The task:
Keep the images out while you retype all of the data exactly.
╭─ Extracted records
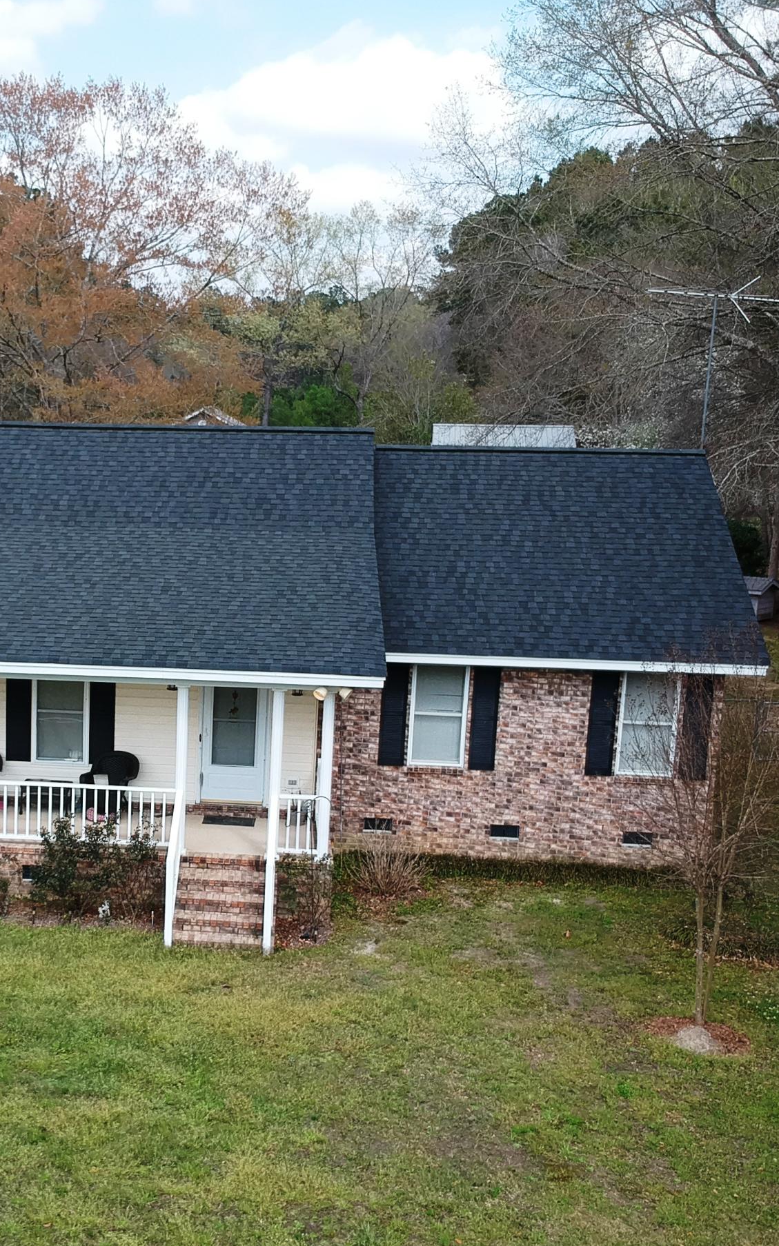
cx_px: 130
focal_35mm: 44
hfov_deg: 28.4
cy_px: 716
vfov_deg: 45.1
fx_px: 1495
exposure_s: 1/640
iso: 100
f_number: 2.6
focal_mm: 4.49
╰─
Solution for this problem:
cx_px: 130
focal_35mm: 44
hfov_deg: 28.4
cy_px: 716
vfov_deg: 45.1
fx_px: 1495
exposure_s: 1/640
iso: 100
f_number: 2.6
focal_mm: 4.49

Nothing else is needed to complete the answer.